月報「コイノニア」
2003年2月号 No.234


エジプトに逃れ

司祭ヨハネ

占星術の学者たちが帰って行くと、主の天使が夢でヨセフに現れて言った。「起きて、子供とその母親を連れて、エジプトに逃げ、わたしが告げるまで、そこにとどまっていなさい。ヘロデが、この子を探し出して殺そうとしている。」ヨセフは起きて、夜のうちに幼な子とその母を連れてエジプトへ去り、ヘロデが死ぬまでそこにいた。それは、「わたしは、エジプトからわたしの子を呼び出した」と、主が預言者を通して言われていたことが実現するためであった。
(マタイによる福音書2・13―15)

 東の国から占星術の学者たちが訪れたこと、ヘロデ王がベツレヘムとその周辺の二歳以下の男の子を殺させたこと、幼な子イエスは難を避けてエジプトに逃れたこと、これらはマタイ福音書だけに記されている物語です。学者たちの訪問は星の導きという光輝くイメージを伴い、主の御降誕に高貴な花を添える物語であって、それなりにはっきりした意味づけが可能です。しかし、その学者たちの訪問が契機となって、幼児虐殺が引き起こされました。ご降誕の光と喜びとは対照的に暗く悲惨な物語であって、なぜそのような酷い出来事が起こらねばならなかったのか、不可解に思われます。けれども、そのことはしばらく措いて、まずエジプトへの逃避について見てみましょう。

════════════════════

*課題の指示*:
A. エジプト逃避の記事をもとに、次の問いに答えなさい。
(i) 引用されている聖書の箇所は、何という福音書の何章何節か。
(ii) ヨセフは、いつまでエジプトにいたか。
(iii) ヘロデ王が殺させたのは、どの地域の何歳以下の男の子か。
B. エジプト逃避の記事を、最後の文の後から続けて書いてください。

*記録一覧*:
════════════════════

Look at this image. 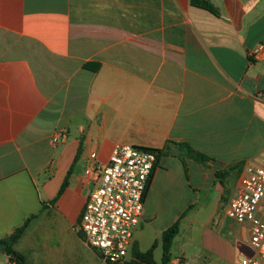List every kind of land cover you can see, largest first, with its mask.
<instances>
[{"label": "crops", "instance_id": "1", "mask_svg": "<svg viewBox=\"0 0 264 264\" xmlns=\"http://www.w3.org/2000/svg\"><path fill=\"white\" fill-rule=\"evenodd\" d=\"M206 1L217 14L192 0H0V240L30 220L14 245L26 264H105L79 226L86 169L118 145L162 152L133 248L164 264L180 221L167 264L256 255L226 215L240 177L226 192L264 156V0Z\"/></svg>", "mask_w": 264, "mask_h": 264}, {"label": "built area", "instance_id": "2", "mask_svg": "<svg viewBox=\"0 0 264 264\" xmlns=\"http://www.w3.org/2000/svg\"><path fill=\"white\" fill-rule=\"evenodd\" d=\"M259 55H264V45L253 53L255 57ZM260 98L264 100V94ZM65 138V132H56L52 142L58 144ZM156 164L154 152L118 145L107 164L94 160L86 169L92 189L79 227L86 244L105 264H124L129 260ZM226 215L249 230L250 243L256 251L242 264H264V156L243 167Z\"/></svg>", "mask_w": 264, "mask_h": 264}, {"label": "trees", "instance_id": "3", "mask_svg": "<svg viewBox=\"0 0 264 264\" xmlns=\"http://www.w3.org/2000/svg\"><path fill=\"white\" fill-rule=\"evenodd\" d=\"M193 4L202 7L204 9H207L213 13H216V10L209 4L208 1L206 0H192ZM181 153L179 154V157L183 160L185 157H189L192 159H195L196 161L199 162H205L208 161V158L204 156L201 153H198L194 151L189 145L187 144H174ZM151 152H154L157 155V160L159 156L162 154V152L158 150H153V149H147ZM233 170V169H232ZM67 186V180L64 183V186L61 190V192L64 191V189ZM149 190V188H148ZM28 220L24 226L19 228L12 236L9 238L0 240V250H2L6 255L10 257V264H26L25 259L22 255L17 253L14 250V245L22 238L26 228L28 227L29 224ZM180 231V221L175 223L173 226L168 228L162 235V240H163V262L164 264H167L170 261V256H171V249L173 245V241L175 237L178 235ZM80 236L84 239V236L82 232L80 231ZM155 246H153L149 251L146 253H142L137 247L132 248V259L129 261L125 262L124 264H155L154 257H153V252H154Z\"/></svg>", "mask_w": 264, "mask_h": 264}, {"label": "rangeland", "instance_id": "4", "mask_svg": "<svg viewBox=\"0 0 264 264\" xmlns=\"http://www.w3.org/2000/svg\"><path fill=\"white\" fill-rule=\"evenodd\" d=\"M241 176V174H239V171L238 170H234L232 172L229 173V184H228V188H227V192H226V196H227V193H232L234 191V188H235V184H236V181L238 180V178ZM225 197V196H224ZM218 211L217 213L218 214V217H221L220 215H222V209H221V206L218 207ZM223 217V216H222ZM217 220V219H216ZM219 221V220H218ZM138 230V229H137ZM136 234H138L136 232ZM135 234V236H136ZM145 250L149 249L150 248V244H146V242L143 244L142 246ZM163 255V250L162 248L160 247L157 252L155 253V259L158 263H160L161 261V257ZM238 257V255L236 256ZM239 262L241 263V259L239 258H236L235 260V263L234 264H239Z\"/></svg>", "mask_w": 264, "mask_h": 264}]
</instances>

════════════════════

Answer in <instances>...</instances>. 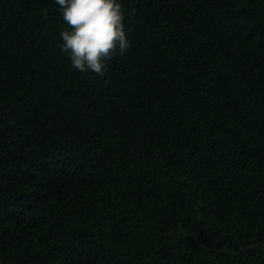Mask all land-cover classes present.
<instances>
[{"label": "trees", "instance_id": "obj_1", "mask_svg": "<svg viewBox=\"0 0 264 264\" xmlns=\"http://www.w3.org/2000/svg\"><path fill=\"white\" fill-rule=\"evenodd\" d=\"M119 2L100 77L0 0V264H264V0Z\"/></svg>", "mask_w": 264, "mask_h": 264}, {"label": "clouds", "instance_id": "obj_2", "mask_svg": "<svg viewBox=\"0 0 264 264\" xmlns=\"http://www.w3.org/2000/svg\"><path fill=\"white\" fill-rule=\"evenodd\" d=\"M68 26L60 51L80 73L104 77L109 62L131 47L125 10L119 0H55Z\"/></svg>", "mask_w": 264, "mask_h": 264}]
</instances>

════════════════════

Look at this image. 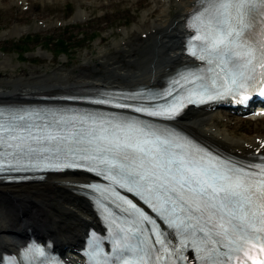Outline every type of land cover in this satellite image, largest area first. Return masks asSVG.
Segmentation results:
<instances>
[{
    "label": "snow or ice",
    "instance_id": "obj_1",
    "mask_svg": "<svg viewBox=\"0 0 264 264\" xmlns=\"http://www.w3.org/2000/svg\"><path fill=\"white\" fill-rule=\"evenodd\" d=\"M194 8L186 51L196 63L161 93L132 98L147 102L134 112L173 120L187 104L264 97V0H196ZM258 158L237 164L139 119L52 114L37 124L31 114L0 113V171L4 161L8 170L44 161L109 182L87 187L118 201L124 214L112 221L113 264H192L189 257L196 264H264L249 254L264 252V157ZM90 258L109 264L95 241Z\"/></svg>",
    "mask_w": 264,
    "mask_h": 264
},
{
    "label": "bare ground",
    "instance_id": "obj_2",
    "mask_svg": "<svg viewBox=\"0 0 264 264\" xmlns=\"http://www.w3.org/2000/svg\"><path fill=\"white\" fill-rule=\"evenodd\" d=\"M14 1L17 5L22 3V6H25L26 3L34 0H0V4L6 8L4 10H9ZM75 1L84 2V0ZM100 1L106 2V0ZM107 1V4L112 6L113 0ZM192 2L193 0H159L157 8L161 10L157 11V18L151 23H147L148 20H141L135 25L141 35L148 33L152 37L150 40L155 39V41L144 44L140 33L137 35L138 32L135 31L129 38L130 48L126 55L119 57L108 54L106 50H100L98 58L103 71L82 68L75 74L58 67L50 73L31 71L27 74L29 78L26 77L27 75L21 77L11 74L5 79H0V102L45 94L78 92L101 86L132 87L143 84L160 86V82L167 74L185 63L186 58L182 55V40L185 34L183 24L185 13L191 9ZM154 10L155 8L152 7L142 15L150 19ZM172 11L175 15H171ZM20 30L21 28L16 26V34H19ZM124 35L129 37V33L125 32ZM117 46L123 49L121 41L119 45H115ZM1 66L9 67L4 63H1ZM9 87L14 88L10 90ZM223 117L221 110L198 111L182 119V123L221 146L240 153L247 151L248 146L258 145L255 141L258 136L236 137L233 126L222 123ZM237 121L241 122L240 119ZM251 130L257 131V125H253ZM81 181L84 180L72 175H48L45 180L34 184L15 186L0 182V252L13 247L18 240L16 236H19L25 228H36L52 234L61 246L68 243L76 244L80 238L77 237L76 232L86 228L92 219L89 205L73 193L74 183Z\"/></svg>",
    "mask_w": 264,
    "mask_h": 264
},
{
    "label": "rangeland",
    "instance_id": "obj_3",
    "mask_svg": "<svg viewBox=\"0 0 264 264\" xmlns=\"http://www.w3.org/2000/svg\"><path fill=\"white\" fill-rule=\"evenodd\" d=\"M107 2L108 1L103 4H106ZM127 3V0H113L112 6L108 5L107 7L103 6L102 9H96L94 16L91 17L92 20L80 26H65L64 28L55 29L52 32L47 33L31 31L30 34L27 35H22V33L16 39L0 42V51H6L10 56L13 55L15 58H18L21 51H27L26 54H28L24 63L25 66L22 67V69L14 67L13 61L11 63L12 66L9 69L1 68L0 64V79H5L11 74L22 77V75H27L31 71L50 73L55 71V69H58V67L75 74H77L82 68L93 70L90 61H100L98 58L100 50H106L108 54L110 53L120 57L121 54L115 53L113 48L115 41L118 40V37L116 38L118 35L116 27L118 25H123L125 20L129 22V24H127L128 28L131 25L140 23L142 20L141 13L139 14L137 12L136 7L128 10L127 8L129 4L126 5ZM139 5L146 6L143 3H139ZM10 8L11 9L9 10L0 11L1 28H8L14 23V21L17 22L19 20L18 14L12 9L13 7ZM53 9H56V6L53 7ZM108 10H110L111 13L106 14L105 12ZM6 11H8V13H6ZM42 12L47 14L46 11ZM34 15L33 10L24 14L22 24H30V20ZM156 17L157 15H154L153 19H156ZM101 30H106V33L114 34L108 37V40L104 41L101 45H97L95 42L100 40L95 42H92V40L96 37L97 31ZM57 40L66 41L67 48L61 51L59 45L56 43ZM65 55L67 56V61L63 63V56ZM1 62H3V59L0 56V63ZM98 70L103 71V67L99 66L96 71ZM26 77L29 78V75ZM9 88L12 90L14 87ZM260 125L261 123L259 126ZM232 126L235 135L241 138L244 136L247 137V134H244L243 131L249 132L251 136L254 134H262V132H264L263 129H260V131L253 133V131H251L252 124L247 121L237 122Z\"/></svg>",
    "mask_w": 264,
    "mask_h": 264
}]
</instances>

════════════════════

*課題の解答*:
A.
(i) マタイによる福音書2章13〜15節
(ii) ヘロデが死ぬまで
(iii) ベツレヘムとその周辺の二歳以下の男の子

B.
下に掲げたのはジオットの絵です。右端のヨセフを先導役として、中央に毅然とした姿で描かれたマリアと幼な子は、逃れ行く者というより勝利者の凱旋のようで、ロバに乗ったその姿は主イエスのエルサレム入城を連想させます。マタイはこの出来事を預言者ホセアの預言「まだ幼かったイスラエルをわたしは愛した。エジプトから彼を呼び出し、わが子とした」(ホセア11・1)が実現するためであったと述べています。速水敏彦先生はこれを、イエス様の十字架の死が「新しい出エジプト」の開始であると考えた初代教会の信仰を受け継ぎ、そのことがイエス様の誕生においてすでに予表されていることをマタイは示したかったのだ、と指摘しておられます(『イエスの教え―マタイのアングル』296頁)。おそらくジオットも同じような理解をもってこれを描いたのではないかと想像します。
同時にこの出来事は、「狐には穴があり、空の鳥には巣がある。だが、人の子には枕する所もない」(マタイ8・20)と言われたように、この世に安住の場所を持たれなかった主のご生涯を暗示しています。それは常に旅するご生涯でした。「新しい出エジプト」の出来事として、この世を過ぎ越して行かれる主のご生涯でした。
勝利者の姿で描かれる主のエルサレム入城の出来事は、それを記念する「しゅろの主日」(復活前主日)が聖週(受難週)の始まりであることに示されているように、十字架への道の門出でした。弟子たちにも見捨てられ、惨めな敗北者のように十字架につけられて死んだ主が、即復活の勝利者であるという逆説に、キリスト教信仰は根を置いています。エジプトへ逃れる聖家族の姿の中に、ジオットはこの逆説を見事に表現しているように思います。
幼な子たちの虐殺は、光あふれる降誕物語の中でこの世の闇を現わすかのようです。光の出現により闇は一層深まるかのようです。「光はやみの中に輝いている。そして、やみはこれに勝たなかった」(ヨハネ1・5聖書協会訳)。無意味に見える死は決して無意味では終らない。と言っても、やはり不可解です。この不可解の前に立ちつくすしかないのでしょうか。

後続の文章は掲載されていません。